--- GIVEN RECORDS Enclosed Below ---

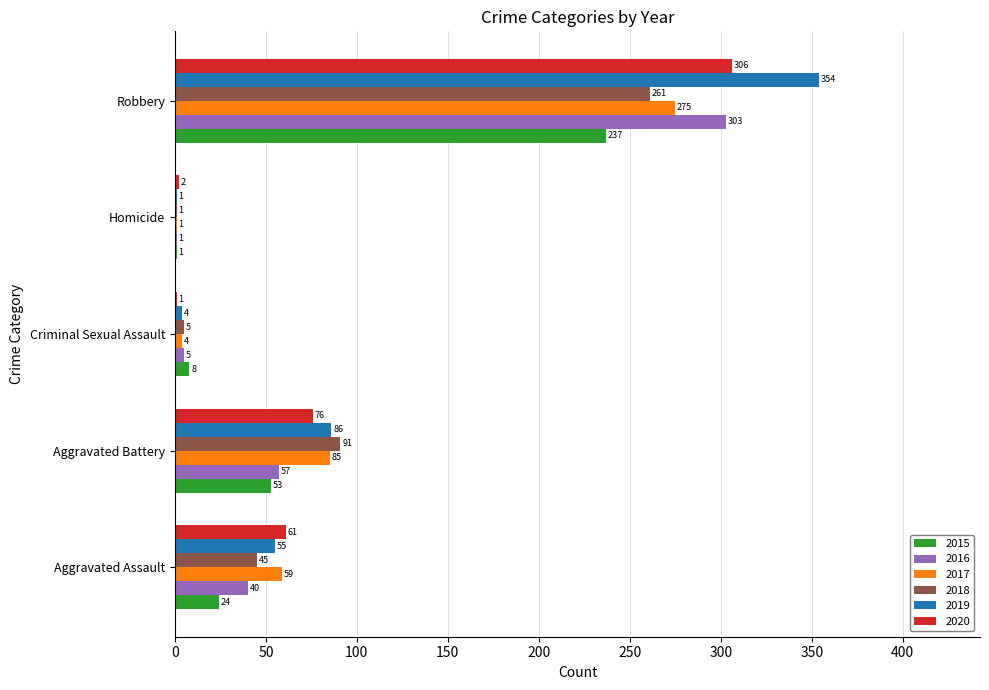

Read the 2017 value at Aggravated Battery, to the nearest 50.

100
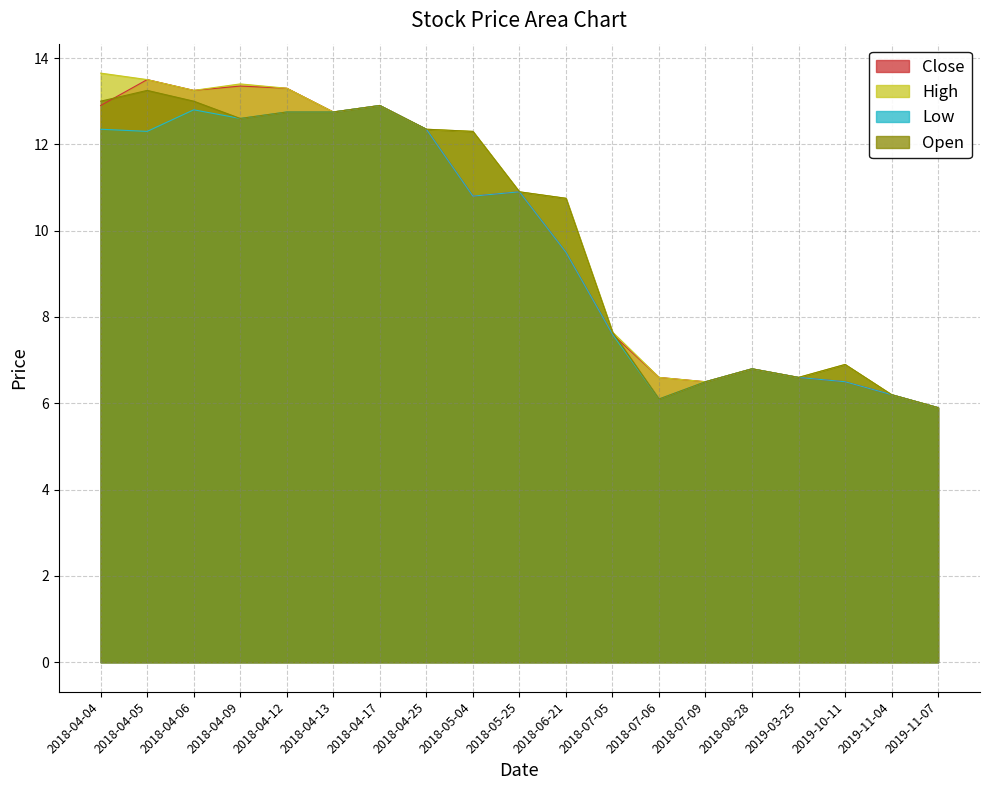

What is the sum of all Low values?

184.2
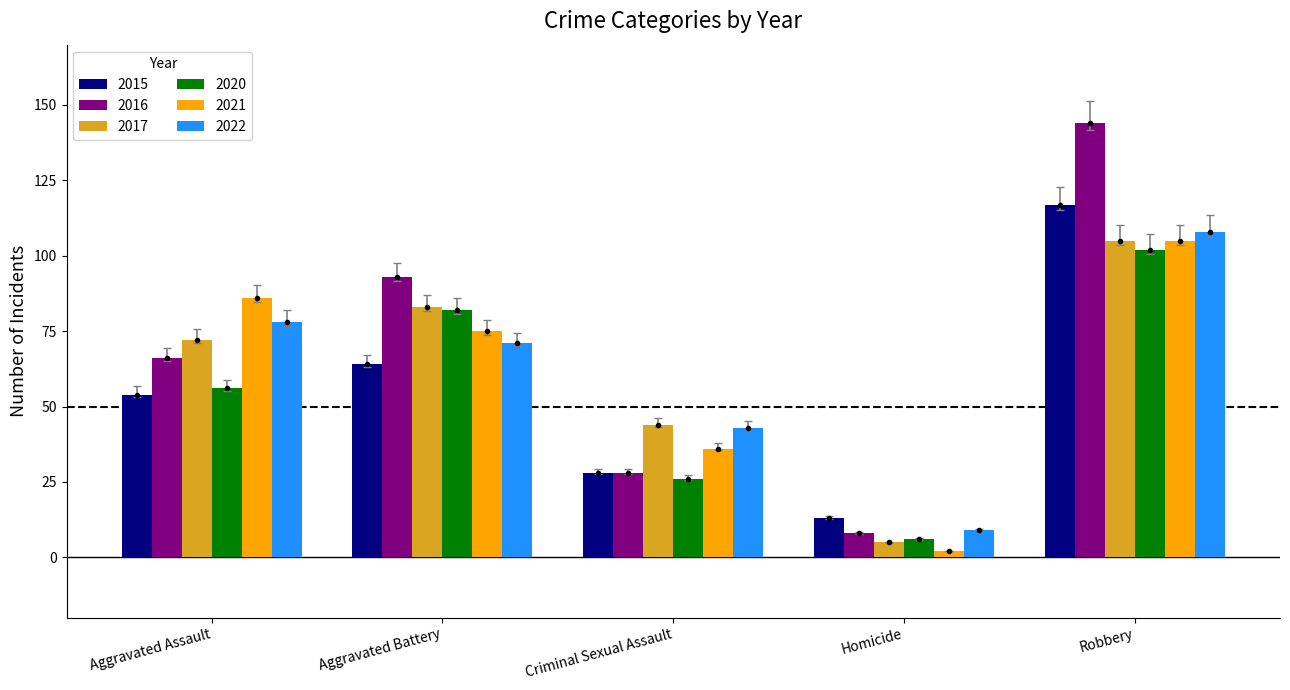

True or false: 2022 has a value of 78 at Aggravated Assault.

True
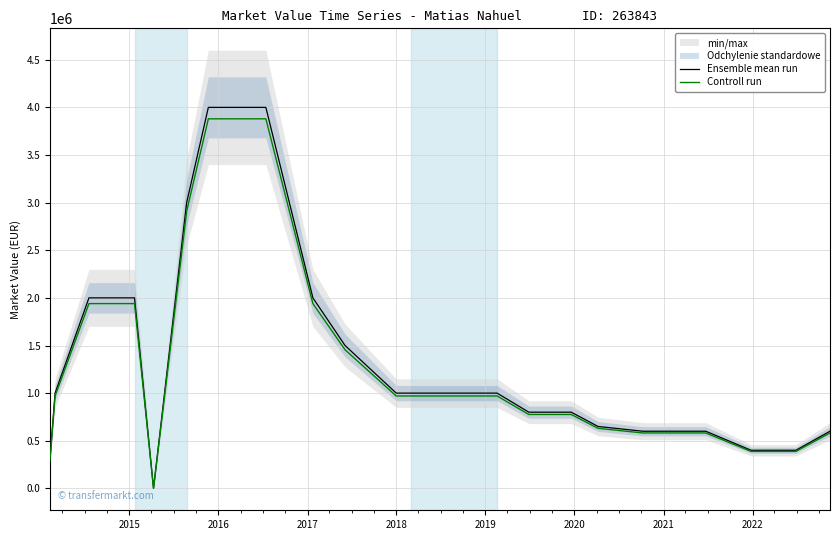

What is the highest value of the Controll run series?

3880000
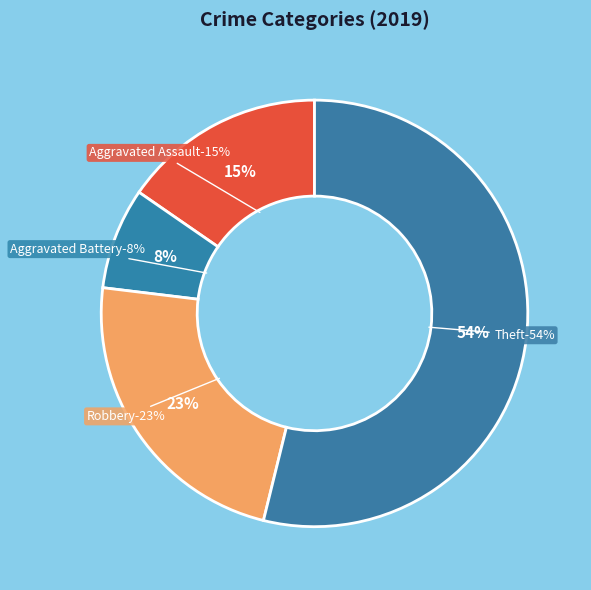

How much of the chart is everything except Robbery?

76.9%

--- End of Enclosed GIVEN RECORDS ---

**WHAT YOU NEED TO DO**
Can you reproduce the listing above word for word, leaving out the pictures?

**REPLY**
Read the 2017 value at Aggravated Battery, to the nearest 50.

100

What is the sum of all Low values?

184.2

True or false: 2022 has a value of 78 at Aggravated Assault.

True

What is the highest value of the Controll run series?

3880000

How much of the chart is everything except Robbery?

76.9%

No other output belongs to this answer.